◆ 対象文章:
また、別工程で所定の断面形状を形成する場合や追加形成を施す場合には、図1の押出において形成する形状は所定形状と異なる形状でも良いが、図1の押出において、後工程での断面形成を考慮して最終形状(所定形状)に近い形状で押出しておくこともできる。その場合、図1の押出では、口金形状の加工を簡素化することもできる。
【0032】
図2は本発明のタイヤを円環状に成形する工程を示す図である。図1の切断コンベア8上でカッター7にて定尺切断後、定尺切断した押出物は送り出しコンベアに乗り、図2の送り出しコンベア9からドラム10へ送り出される。続いて、把持装置11にて押出物の先頭部を把持され、送りローラー12−1、12−2、12−3によって、巻き付けドラム10上に円環状に巻き付けられる。なお、巻き付けの際は、接合部の変形を小さくするため、切断面同士が正確に平行面となるように、必要に応じて押出物を再切断することもある。従って、加熱接合する端面とは、この再切断を行わない場合は押出工程での定尺切断面のことであり、再切断した場合は再切断面のことを指す。押出物1を円環状に巻き付けた後は、巻き付けドラム10上で、切断された端面を加熱し、両端面を接合することも可能であるし、巻き付けドラム10に後述の再成形装置を設置して再成形することも可能である。また、巻き付けドラム10とは異なる別のドラムに移載後、両端面を加熱し接合し、ついで再成形することも可能である。ドラム10は拡縮ドラムとして構成してもよく、その場合、タイヤを成形後、または、必要に応じて途中工程で別の装置へ容易に移載することができる。
【0033】
図3は、本発明の端面の加熱方法として熱板を用いた例を示した図である。すなわち、熱板15で切断された端面を加熱し、シリンダー14の先端に取り付けられた把持装置13で押出物の後端を把持して、切断された端面同士を接合する工程を示す。図3(a)は押出物を斜めに切断した場合における熱板15によるタイヤ端面の加熱方法を示す図で、図3(b)は垂直に切断した場合における熱板15によるタイヤ端面の加熱方法を示す図である。熱板15による加熱温度は、エラストマー組成物の材料によって異なるが、エラストマー組成物の軟化溶融する温度付近である。たとえば、後述のように概ね150〜300℃で、望ましくは概ね180〜270℃である。熱板15と端面の接触圧は適度に調節する必要がある。但し、熱板の面と端面は均一な面接触であることが、接合部の変形をより小さくする上で重要である。また、熱板と端面の接触時間は、エラストマー組成物の配合にもよるが概ね5秒〜5分、好適には1〜2分程度である。

◆ 提示データ:
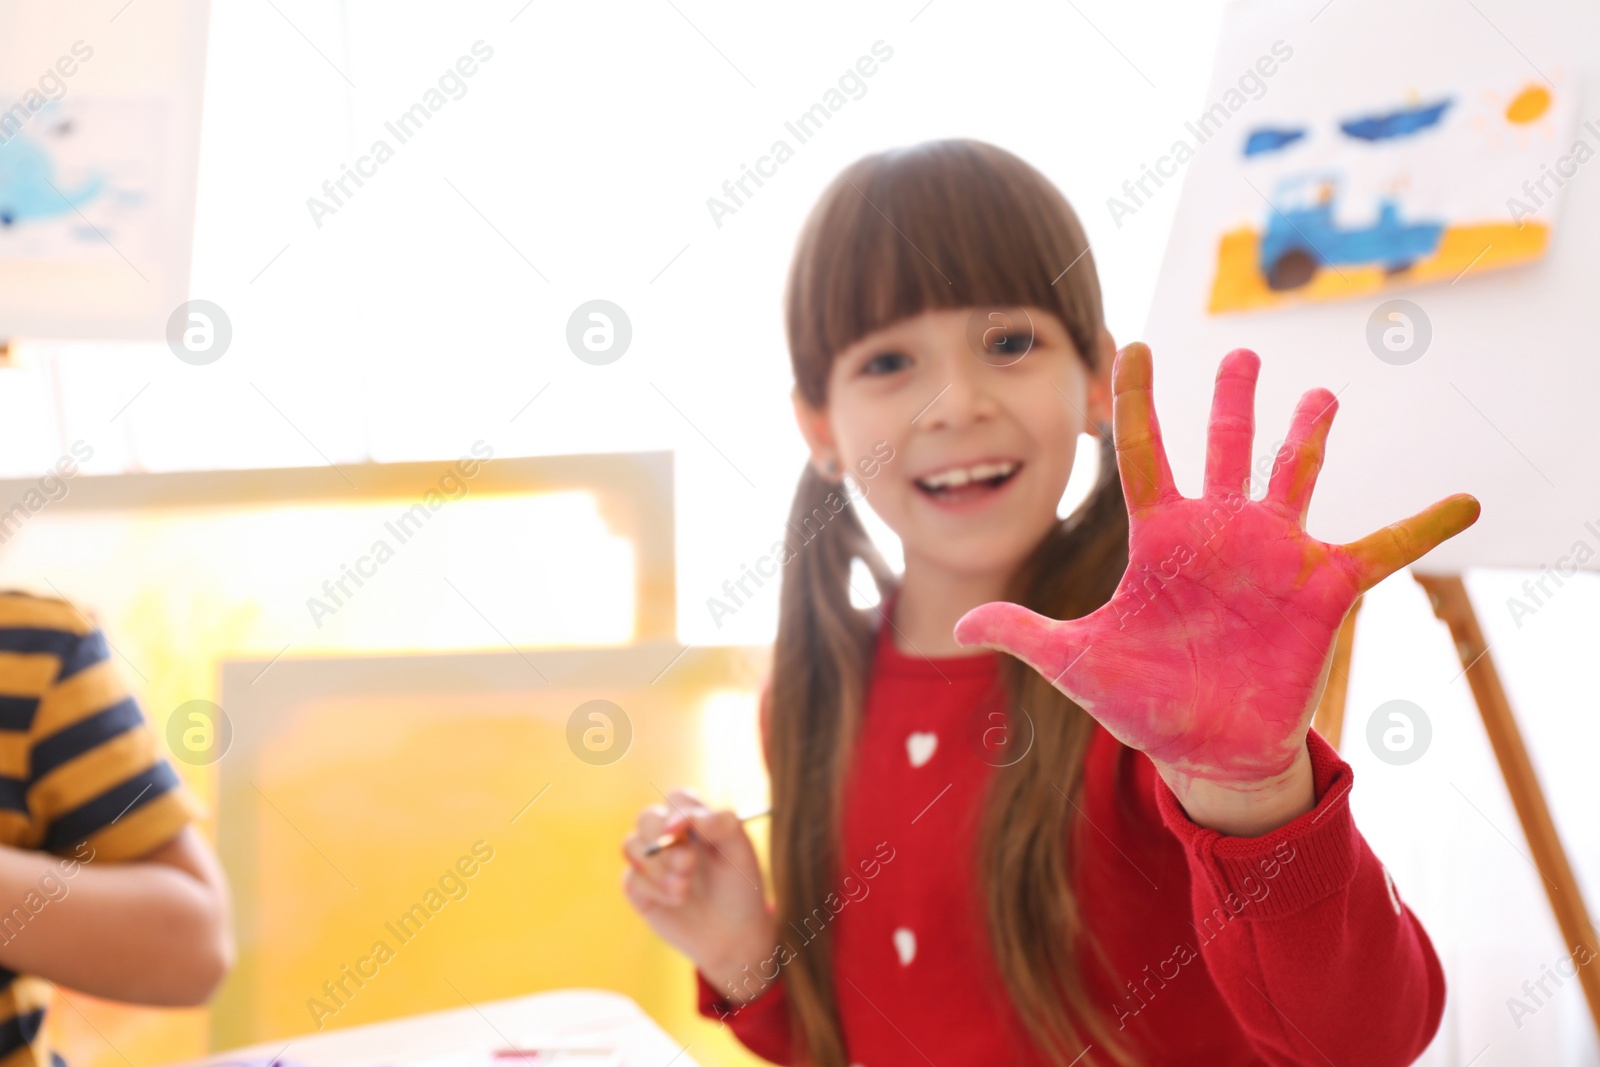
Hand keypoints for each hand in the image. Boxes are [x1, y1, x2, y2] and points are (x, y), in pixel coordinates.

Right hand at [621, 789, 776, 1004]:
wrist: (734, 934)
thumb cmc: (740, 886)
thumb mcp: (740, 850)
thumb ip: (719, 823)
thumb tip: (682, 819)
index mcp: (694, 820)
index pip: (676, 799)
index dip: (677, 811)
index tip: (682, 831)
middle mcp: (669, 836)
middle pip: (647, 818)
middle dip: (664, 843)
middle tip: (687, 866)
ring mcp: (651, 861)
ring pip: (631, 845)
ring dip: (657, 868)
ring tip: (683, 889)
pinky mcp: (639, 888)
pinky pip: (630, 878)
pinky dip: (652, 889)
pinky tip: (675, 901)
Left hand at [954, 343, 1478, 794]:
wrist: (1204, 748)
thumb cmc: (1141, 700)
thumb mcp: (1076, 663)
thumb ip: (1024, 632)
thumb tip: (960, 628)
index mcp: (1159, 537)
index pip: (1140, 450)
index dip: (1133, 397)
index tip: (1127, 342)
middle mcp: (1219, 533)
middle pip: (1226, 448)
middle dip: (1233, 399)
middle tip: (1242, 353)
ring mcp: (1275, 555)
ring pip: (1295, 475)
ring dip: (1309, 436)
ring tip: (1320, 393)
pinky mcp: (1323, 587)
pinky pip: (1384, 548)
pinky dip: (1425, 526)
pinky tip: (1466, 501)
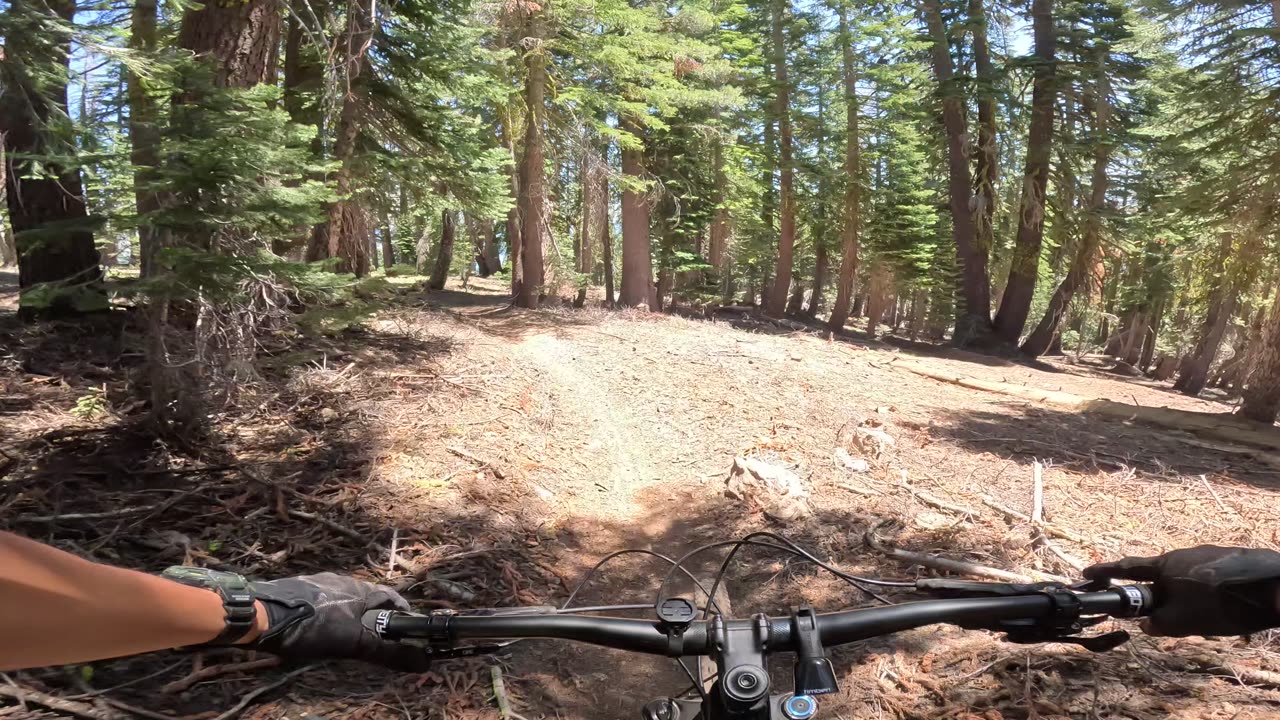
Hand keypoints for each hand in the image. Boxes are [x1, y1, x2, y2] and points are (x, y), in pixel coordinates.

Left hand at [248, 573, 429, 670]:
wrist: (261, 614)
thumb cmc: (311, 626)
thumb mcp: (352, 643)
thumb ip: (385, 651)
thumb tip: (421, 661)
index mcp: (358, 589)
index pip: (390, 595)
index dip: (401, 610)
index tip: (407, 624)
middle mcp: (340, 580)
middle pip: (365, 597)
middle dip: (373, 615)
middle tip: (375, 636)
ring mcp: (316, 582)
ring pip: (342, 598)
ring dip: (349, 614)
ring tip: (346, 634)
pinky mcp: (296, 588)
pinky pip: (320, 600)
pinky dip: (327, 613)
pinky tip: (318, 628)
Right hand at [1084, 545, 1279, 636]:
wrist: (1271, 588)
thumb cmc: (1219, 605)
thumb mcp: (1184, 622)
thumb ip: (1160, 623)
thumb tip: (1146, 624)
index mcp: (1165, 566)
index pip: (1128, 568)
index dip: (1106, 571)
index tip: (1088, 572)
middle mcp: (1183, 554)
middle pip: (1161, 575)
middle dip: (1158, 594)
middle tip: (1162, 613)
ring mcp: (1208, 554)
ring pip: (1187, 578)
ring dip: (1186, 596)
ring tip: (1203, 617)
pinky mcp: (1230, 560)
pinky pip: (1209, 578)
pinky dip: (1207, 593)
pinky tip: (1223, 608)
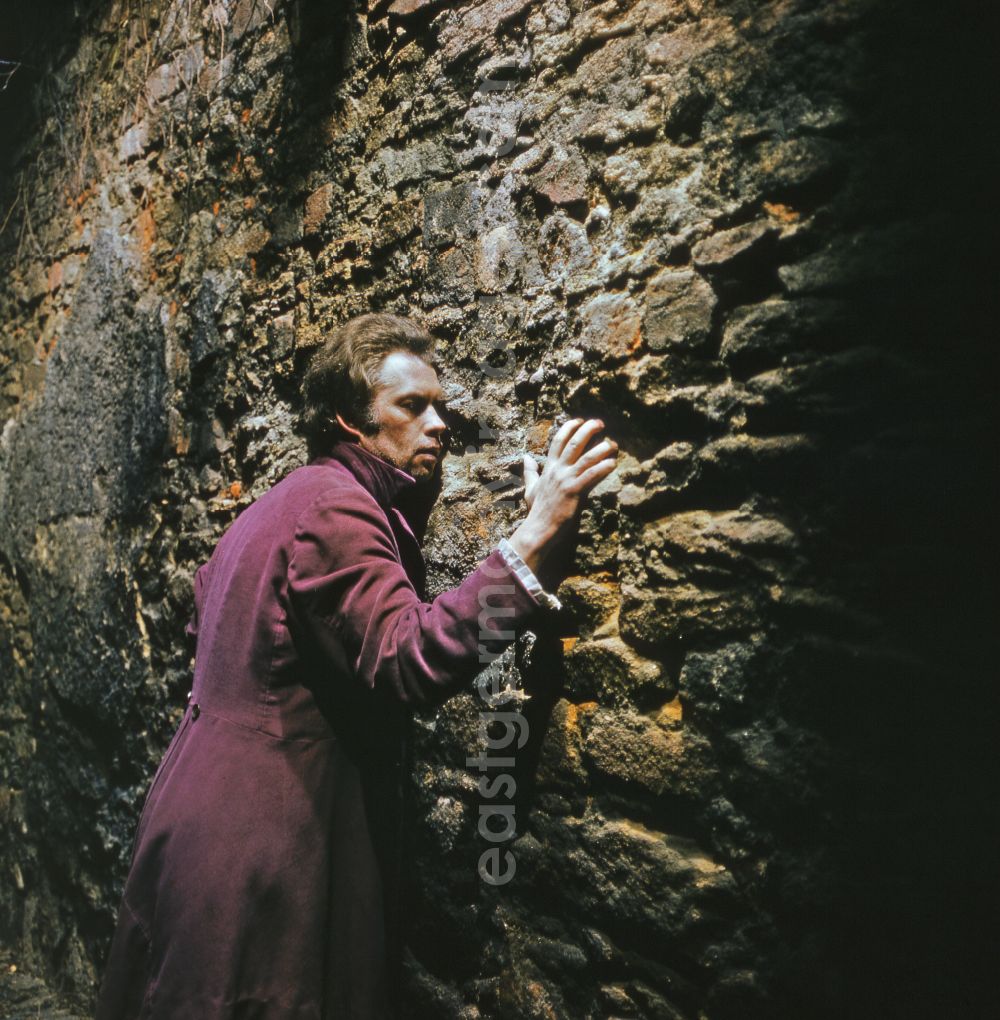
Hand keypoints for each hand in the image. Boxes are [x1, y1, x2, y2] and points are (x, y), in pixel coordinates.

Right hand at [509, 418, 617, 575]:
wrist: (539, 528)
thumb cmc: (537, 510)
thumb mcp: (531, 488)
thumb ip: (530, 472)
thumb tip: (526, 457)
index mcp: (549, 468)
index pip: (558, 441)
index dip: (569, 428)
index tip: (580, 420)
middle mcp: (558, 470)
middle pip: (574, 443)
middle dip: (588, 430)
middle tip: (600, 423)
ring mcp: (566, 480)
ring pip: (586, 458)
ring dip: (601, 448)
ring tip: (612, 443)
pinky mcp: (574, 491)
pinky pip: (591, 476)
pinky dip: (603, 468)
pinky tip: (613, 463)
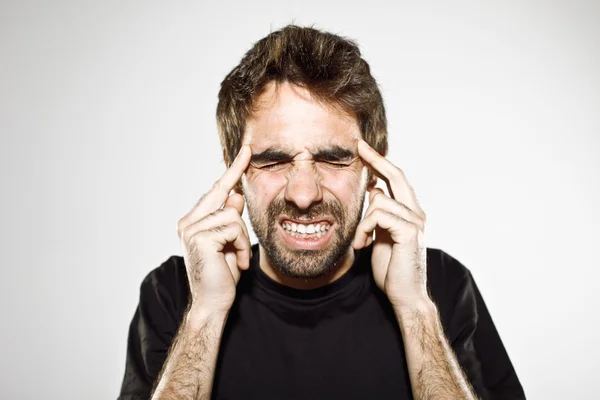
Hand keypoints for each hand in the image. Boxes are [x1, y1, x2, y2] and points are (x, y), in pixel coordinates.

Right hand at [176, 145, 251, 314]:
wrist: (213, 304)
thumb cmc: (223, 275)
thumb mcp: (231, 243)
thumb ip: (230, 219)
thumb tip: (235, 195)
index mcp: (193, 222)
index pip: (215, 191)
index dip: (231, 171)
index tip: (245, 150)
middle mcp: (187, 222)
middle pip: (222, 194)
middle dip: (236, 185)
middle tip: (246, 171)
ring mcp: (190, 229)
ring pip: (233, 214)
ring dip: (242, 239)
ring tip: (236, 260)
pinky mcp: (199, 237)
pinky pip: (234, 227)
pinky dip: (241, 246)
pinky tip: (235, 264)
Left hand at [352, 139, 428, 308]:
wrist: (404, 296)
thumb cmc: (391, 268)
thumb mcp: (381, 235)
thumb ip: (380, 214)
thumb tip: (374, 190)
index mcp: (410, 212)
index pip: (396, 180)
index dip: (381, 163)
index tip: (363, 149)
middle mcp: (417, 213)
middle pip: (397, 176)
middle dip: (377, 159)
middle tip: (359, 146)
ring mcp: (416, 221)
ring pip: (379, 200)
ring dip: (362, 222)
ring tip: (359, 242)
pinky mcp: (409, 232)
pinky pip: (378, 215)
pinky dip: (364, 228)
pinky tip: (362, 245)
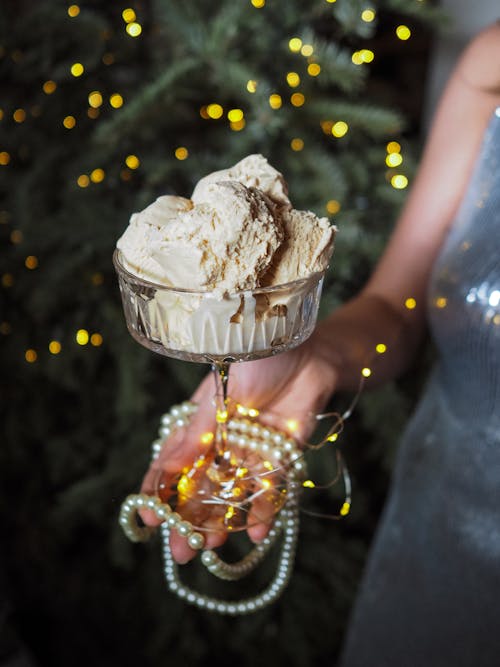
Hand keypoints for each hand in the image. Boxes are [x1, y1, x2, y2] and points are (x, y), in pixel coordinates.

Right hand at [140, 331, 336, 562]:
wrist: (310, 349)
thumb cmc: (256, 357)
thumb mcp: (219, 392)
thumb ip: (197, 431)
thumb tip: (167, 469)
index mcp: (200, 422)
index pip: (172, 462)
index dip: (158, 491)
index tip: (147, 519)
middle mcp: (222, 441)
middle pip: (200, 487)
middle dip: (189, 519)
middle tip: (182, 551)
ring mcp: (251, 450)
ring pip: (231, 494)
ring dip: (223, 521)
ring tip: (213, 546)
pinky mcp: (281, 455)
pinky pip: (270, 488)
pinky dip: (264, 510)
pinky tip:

◆ 問題 1:
タイヤ成形に関する文章にある「熱板15と端面の接触圧は適度に調節する必要がある。」という一文を英語に訳してください。
◆ 問題 2:
タイヤ成形に関する文章を、最後の文の次から書き継いでください。

◆ 解答 1:
The contact pressure between the hot plate 15 and the end faces needs to be adjusted appropriately.

◆ 解答 2:
【0034】
図3でのドラム10は、図2のドラム10をそのまま使用することもできる。
また、図11は、押出・定尺切断・円環状への巻き付け・切断された端面の加熱と接合、更には再成形を示す図であり、ここで使用する巻き付けドラム10−1、10−2は、図2で示したドラム10をそのまま使用することができる。
その際、図11に示したように、巻き付けドラムを10−1と10−2のように複数準備し、ドラム10−1上では押出物の巻き付け作業を行ない、ドラム10−2上では切断された端面を加熱し、接合・保持する作業、更には再成形作業を行えるように分けることもできる。ここでドラム10−1と10−2はモーター29−1と29−2で回転制御され、また、図示していないレール(C1−C2軸を中心とする)に沿って矢印方向に移動でき、巻き付け作業と、加熱〜接合・保持作業、更には再成形作業を各々のドラム上で交互に行うことができる。或いは、図2の巻き付けドラムと、加熱〜接合・保持ドラムを別のドラムとすることもできるが、ハンドリング性と工数の少なさから前者が望ましい。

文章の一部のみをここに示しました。